(Records provided Opens)

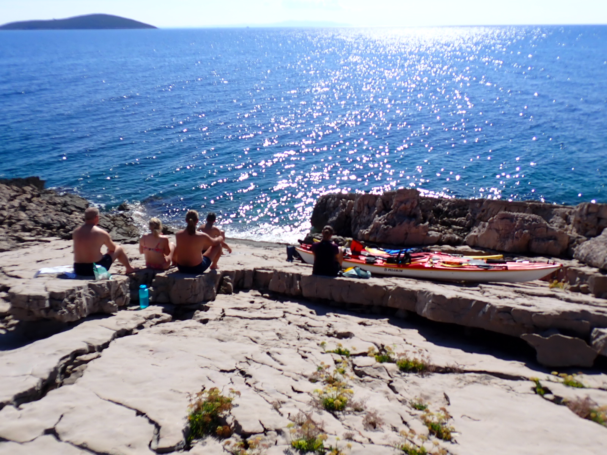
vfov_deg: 46.8
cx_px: 304
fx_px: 526
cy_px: 228
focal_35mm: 30
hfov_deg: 60.0
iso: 100
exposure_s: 1/250
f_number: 9
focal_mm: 5.4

(Records provided Closes)

Repeat all of the data above word for word, minus the pictures.

vfov_deg: 46.8
cx_px: 304
fx_px: 526
cy_px: 228
focal_35mm: 30
hfov_deg: 60.0
iso: 100
exposure_s: 1/250
f_number: 9
focal_mm: 5.4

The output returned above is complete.